Wednesday, July 2, 2014

Choosing to Care

This is my second trip to Kenya.  Last year I tagged along with a group from FPC Norfolk and this year I returned with a team from my own church.  And what I've noticed is that the first time I was here, I got exposed to so many different people, programs, and customs that I felt like a giant sponge simply trying to absorb all that was going on.  Returning for a second go around has allowed me to deepen relationships with folks who faithfully minister here in Kenya day in and day out--folks like Ruth, the administrator of Joy Village; Vinton and Linet, pastoral counselors at Nazareth Hospital; George, the principal at the Allamano School; and Michael, the director of the Holy Family Clinic.  Just as significantly, this second visit allowed me to open my heart more deeply to the children at Joy Village.

Last year, when I departed Joy Village after our two day visit, I left being very inspired and impressed by the loving care that is provided by Ruth and the house moms who have committed their lives to raising the orphaned children who live there.  This year, when our visit ended, I was even more inspired and impressed by the love and care provided there.  However, something else happened as well.  I found that my heart got indelibly imprinted with the names and faces of these children who have not only been orphaned, but have also been sexually abused and/or infected with HIV. 


That imprinting, I discovered, didn't happen on its own.  I realized when I arrived at the Village that I could be there without really opening my heart to the pain and tragedy that these children have lived through.  I could have shown up, played some games, made some crafts, and then departed having interacted with them, but without my heart being broken.  I could have been there with my heart being surrounded by self-protective measures.  And so I made a decision to be FULLY present, to open my heart, to risk feeling deep pain and sorrow.  I decided not to protect myself but to trust that if opened my heart to them, God could be entrusted with caring for my broken heart.  

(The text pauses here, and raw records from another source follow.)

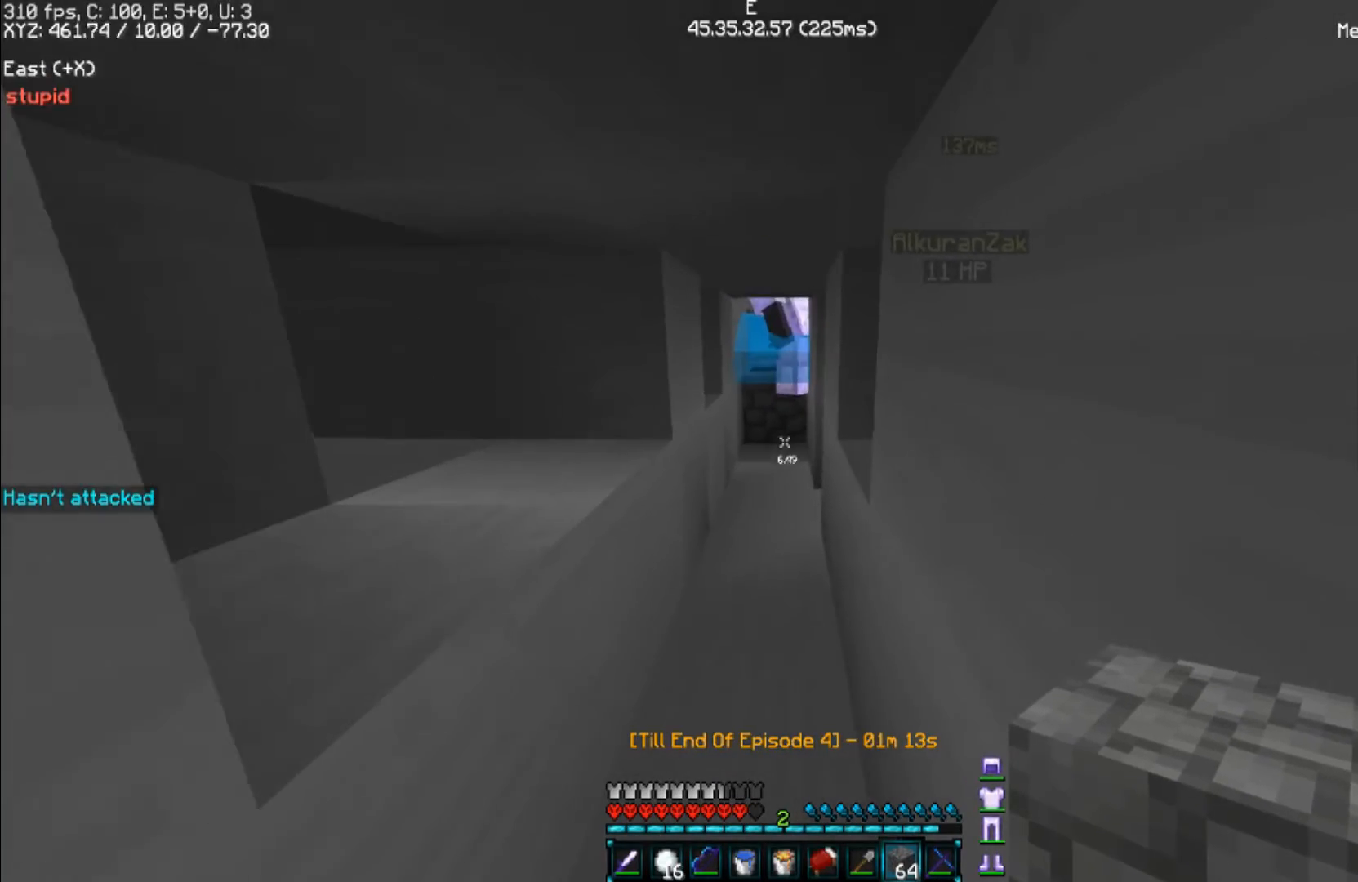
{"keys": ["w"], "mouse": [], "events": []}
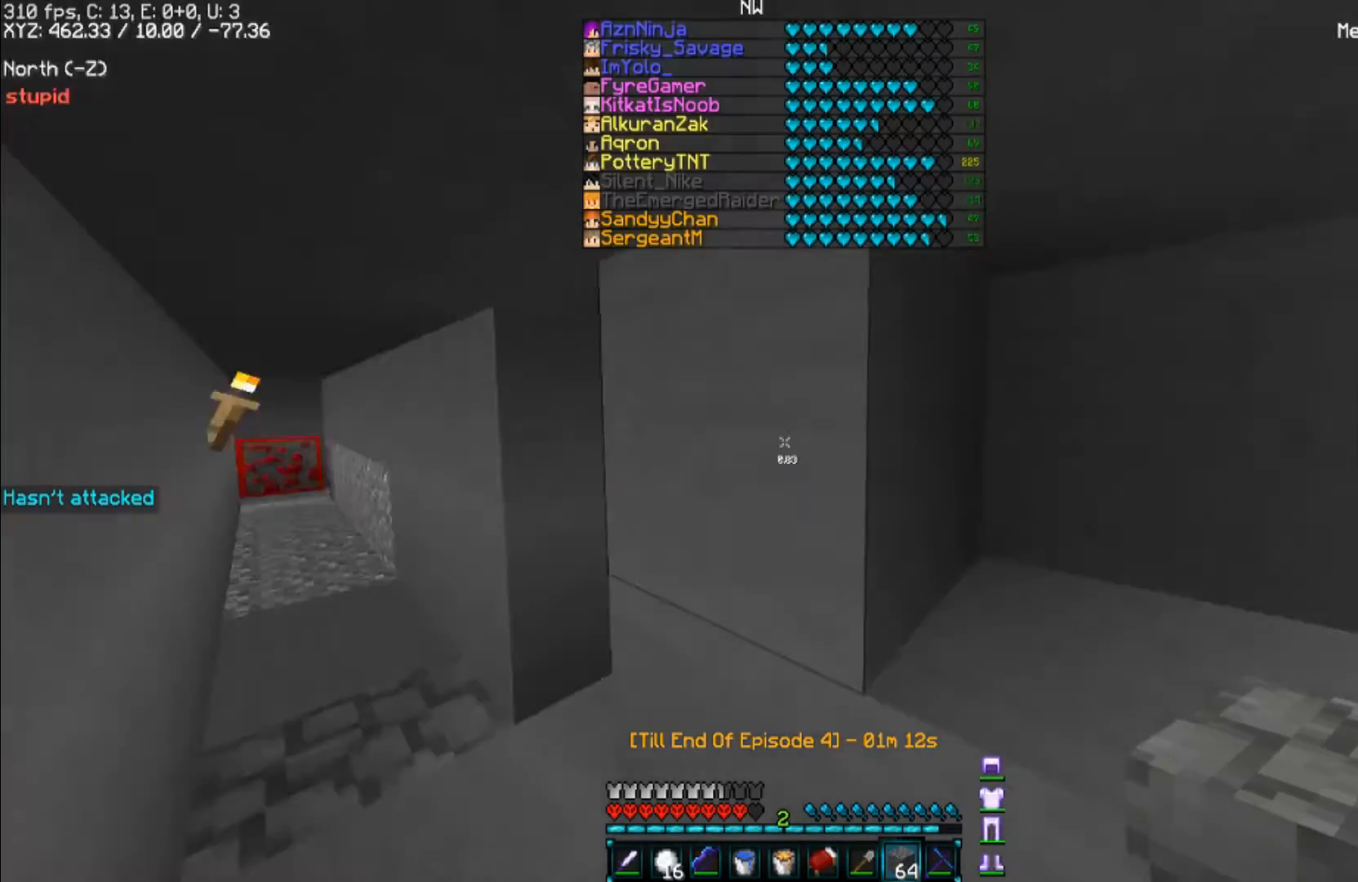
{"keys": [], "mouse": [], "events": [[33, "w", "up"]]}
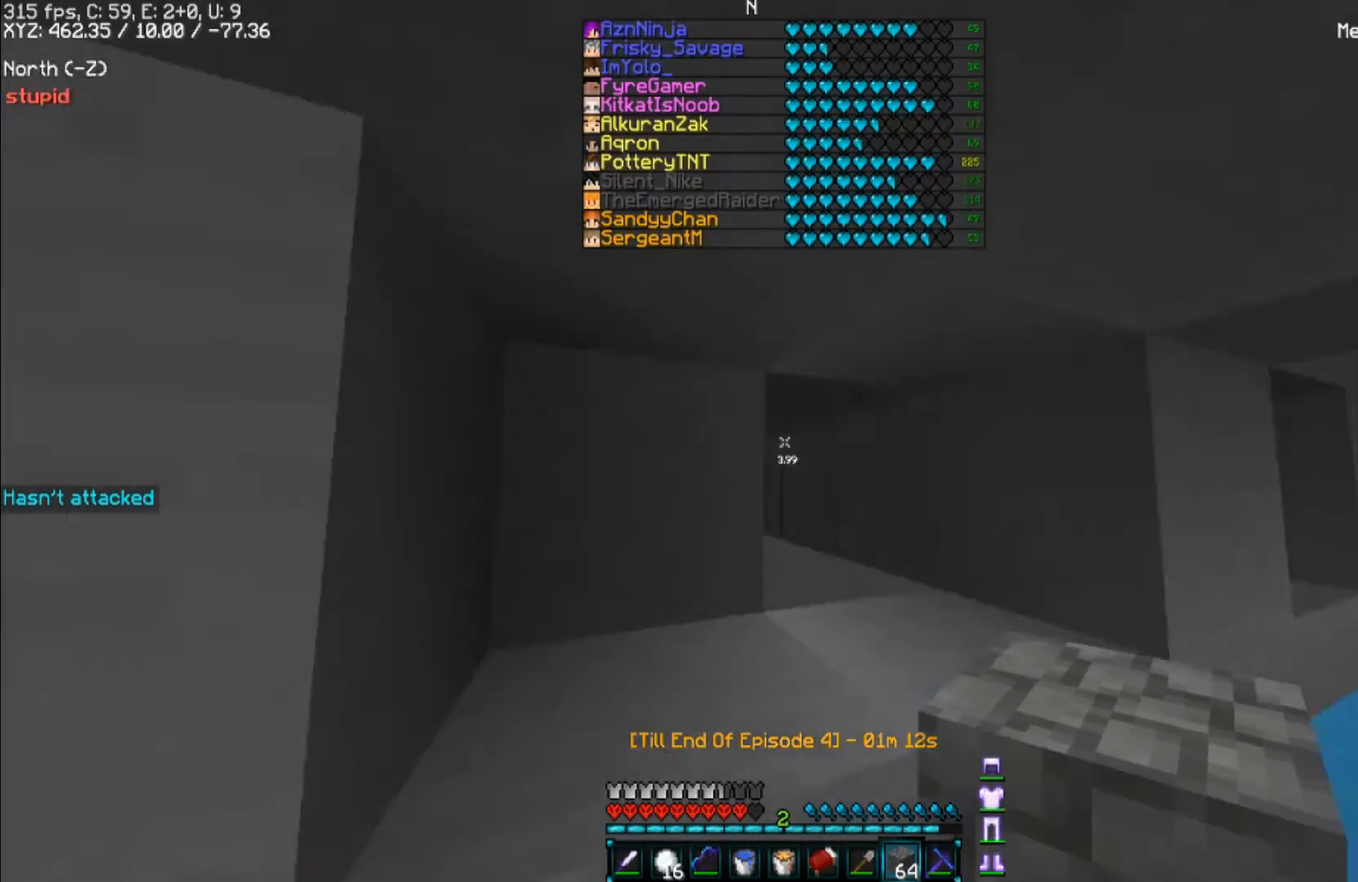
{"keys": ["w"], "mouse": [], "events": [[167, "w", "down"]]}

And so I prepare to depart Kenya again with a heart that has been broken open more deeply.  And for that I am profoundly grateful.  Because I know that God is at work seeking to make me a more compassionate and committed follower of Jesus.  I leave Kenya not only more determined to do what I can to support the work of Tree of Lives and make a difference somehow in the lives of Naomi, David, Martin, and all the other Joy Village residents, but to allow God to transform me so that I might be a wiser and more compassionate presence with all who suffer.  For that, I am realizing, is at the heart of the gospel.  What an unspeakable blessing it is to share in the sufferings of Christ, that we might also share in his resurrection power.